Cette manière d’appréhender l’éducation ne veut pas dire que l’apprentissage n’est pas de qualité. « The_Hacking_Project est une formation très exigeante, un pré-moussaillon, doit être prêt à travailler 10h par jour ! », précise Charles Dacquay. Et pour susciter l’attention de leurs élèves, les fondateurs de l’école de codage misent sur le travail en groupe. « Le groupe crée l’intérêt. Les moussaillons sont obligés d’être assidus pour ne pas pénaliser leurs camarades. Et en étant plusieurs, il est plus agréable de coder ».

En plus du travail collectif, l’école propose des environnements innovants et stimulants pour travailler: des espaces de coworking comme Numa et Station W( qui propose des espaces de travail surprenants comme des bars à cocktails ) .

L’éducation nationale rend les étudiants passifs

Sinon, les élèves peuvent investir des squats mis à disposition par des associations. « Bien-sûr les élèves peuvent travailler où ils veulent. Par exemple, un groupe d’apprentis codeurs s’est mis en colocation. Nos moussaillons sont libres. Encore une différence avec l’éducation nationale qui déresponsabilise les étudiants en les rendant passifs », ajoute Charles Dacquay.
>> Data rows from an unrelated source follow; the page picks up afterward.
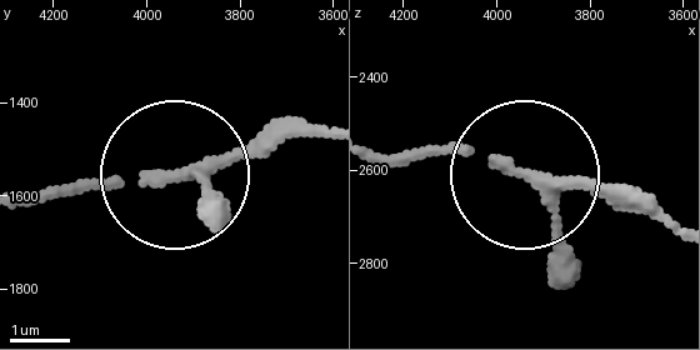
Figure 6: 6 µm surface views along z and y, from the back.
width 170 nm
pass # continuous, no second neuron

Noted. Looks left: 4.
sharp bend
look 3d 16um at (2500, 1150, 2900)

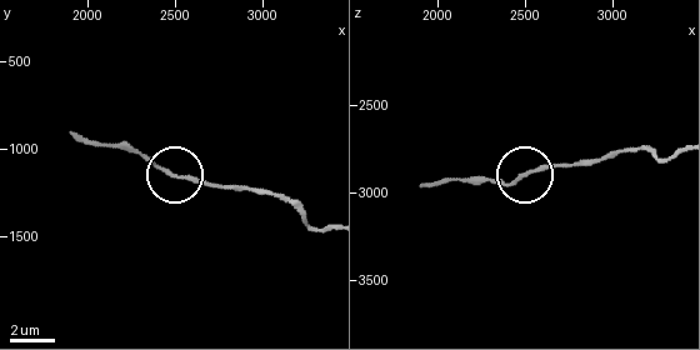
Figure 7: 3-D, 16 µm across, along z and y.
look 3d 10um at (2460, 1140, 2900)

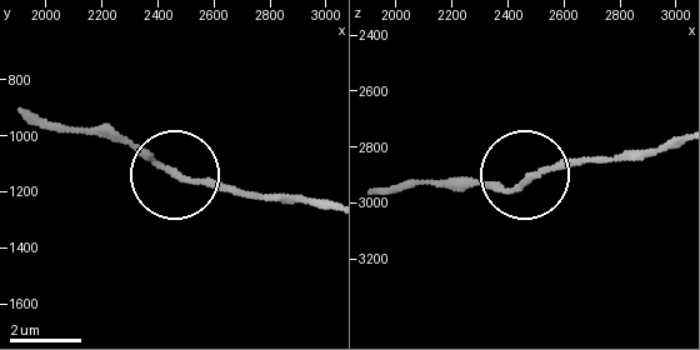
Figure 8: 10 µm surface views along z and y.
look 3d 10um back at (2480, 1140, 2920)

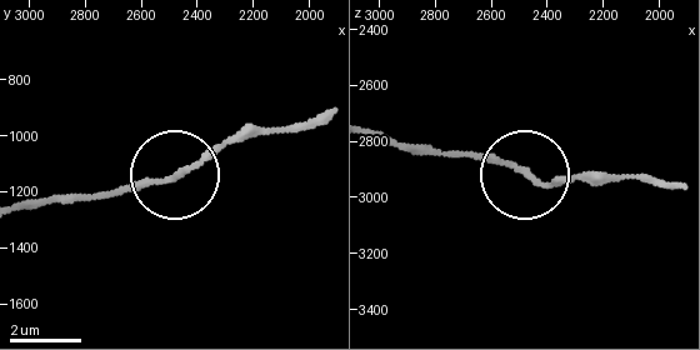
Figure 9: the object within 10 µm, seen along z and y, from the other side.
pass # continuous, no second neuron

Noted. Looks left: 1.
done no edits; rest unchecked

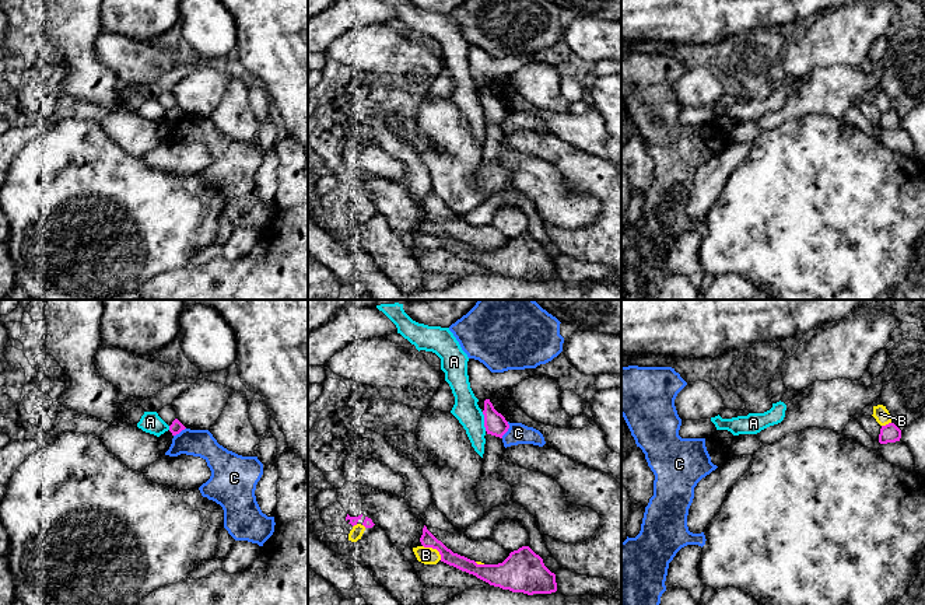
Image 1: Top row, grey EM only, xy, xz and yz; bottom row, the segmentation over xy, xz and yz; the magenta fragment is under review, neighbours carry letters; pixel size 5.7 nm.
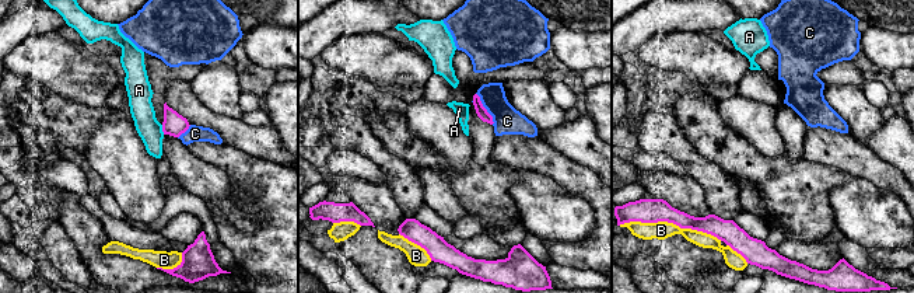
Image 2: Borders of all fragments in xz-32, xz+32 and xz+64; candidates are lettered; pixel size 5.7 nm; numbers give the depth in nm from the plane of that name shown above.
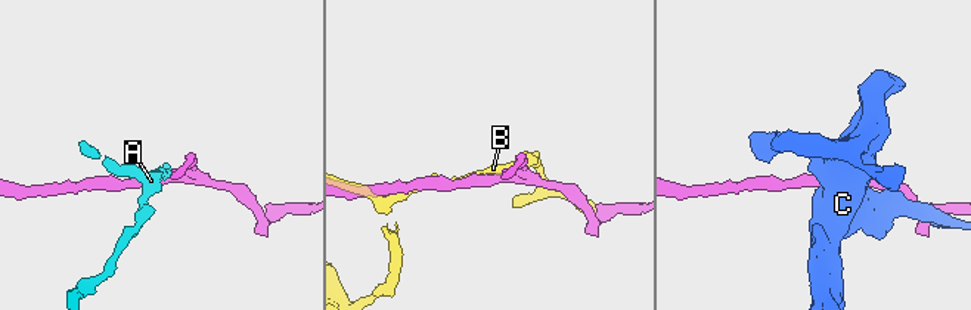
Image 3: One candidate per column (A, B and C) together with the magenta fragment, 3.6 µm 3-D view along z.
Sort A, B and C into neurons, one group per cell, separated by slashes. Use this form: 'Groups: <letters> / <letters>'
Groups: A / B / C

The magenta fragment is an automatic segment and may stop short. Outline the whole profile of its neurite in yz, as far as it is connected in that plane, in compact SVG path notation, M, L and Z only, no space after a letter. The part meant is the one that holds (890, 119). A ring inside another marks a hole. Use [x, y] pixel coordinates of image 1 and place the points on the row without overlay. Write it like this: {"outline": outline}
{"outline": "M894 109L882 112L879 120L880 130L896 129L900 127L900 125L901 125L901 116Z"}

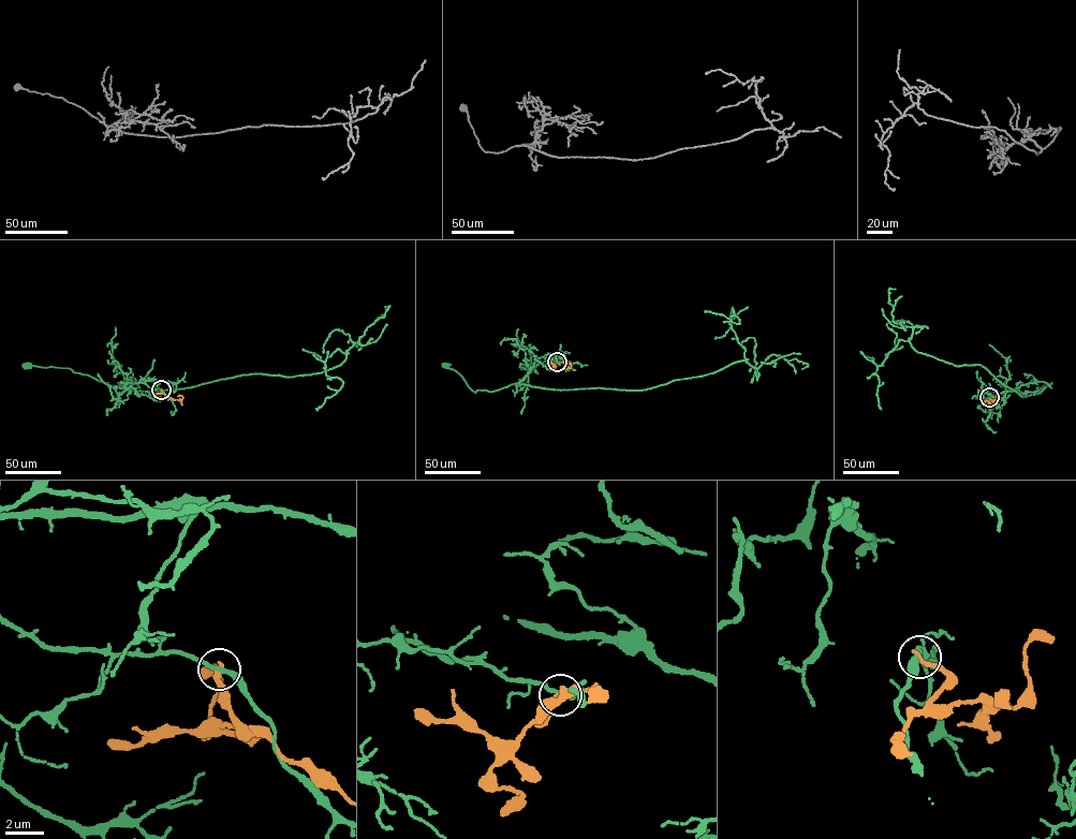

Enfin, à l’issue de cette formation, un job attend peut-être les moussaillons. « Si les élèves sont très à l’aise pendant la formation, on les met en contact avec des sociétés qui recrutent. S’ils ont un niveau intermédiaire, on leur propose de s’inscrire en alternance dans des écoles partenaires », explique Charles Dacquay.

Et pas besoin de Hacker le code de la porte pour entrer. Contrairement aux autres formations de codage, celle-ci est entièrement gratuite. La prochaine session The_Hacking_Project débutera le 02 octobre 2017, et pour en savoir plus sur l’initiative, un meet-up est organisé le 11 septembre 2017 à 20h00 au 9 rue d’Alexandrie, 75002 Paris.